I myself love snarkiness, of course…but I also love that sort of goofball, zany humor The Hangover, for example, made me laugh so hard I was in pain. I never miss an episode of 30 Rock or Modern Family. I own the complete set of Arrested Development. But the times I always laugh the hardest are when my mother falls down.
Take, for example, the time she was getting into the passenger side of my car. It was snowy and slick out, and all of a sudden, she was gone. “Mom?” I said. “Mom, where’d you go?”
Another time, Mom broke her foot. The woman has an incredibly high pain tolerance, so it was about a week before I finally dragged her off to the hospital for an x-ray. Sure enough, it was broken, so she had a cast put on, and the lovely young nurse brought out the crutches. “Oh, this is gonna be good,” I said, immediately excited. Sure enough, Mom couldn’t quite figure out how to use the crutches. We are not hand-eye coordinated in my family.
Last winter, I drove Mom home after we went to the movies.

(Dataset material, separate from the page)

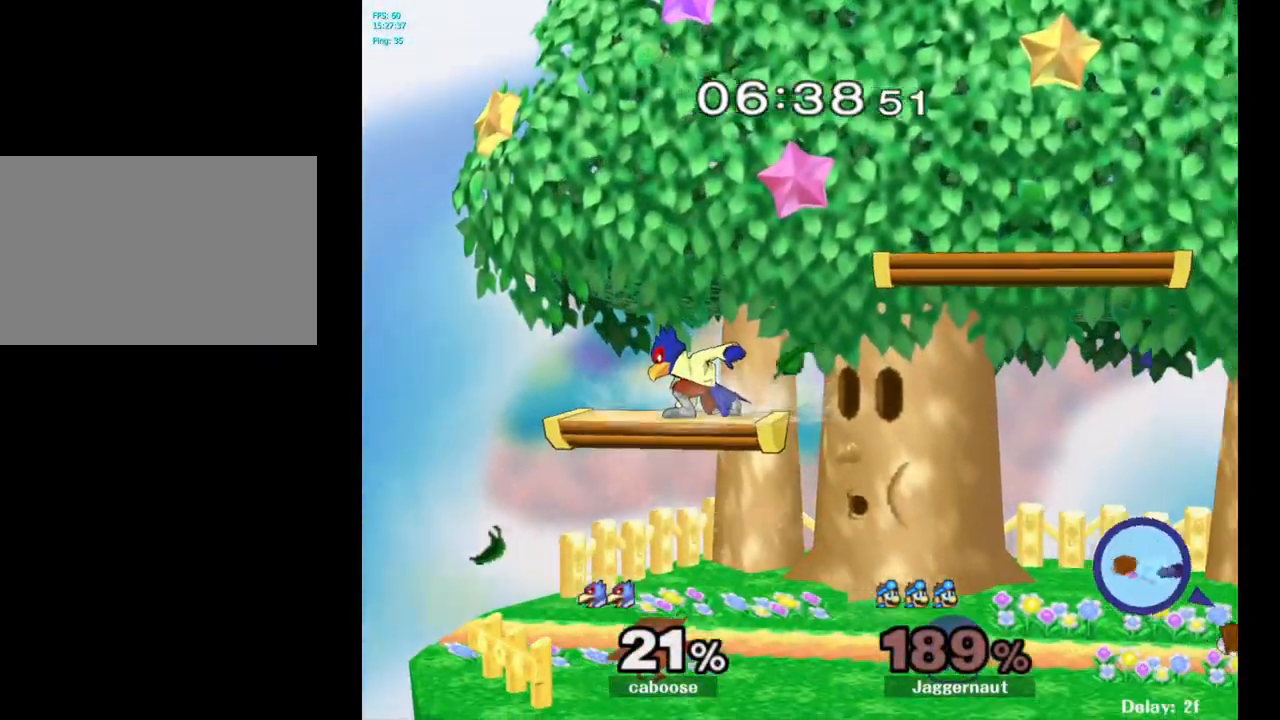
{"buttons": ["R1"], "left_stick": "center", "right_stick": "center", "events": [[117, "left_stick", "left"], [400, "R1", "down"], [417, "left_stick", "center"]]}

The snow was icy, so Mom tried to stomp through. This resulted in her falling yet again. “Here we go!” I announced. She was laughing too hard to stand, so she…yes…crawled to the back steps of her house, as I staggered along next to her like a drunken shepherd, wheezing helpfully as tears of laughter coursed down my merry cheeks. “I hate you,” dear old Mom said, but she was wheezing too.
I guess pain and laughter go to together pretty well (at least, I think they do). There’s a scene in my upcoming book THE NEXT BEST THING that combines these two…a makeover scene, there’s your hint. In my own humble opinion, it’s a good example of very inappropriate laughter.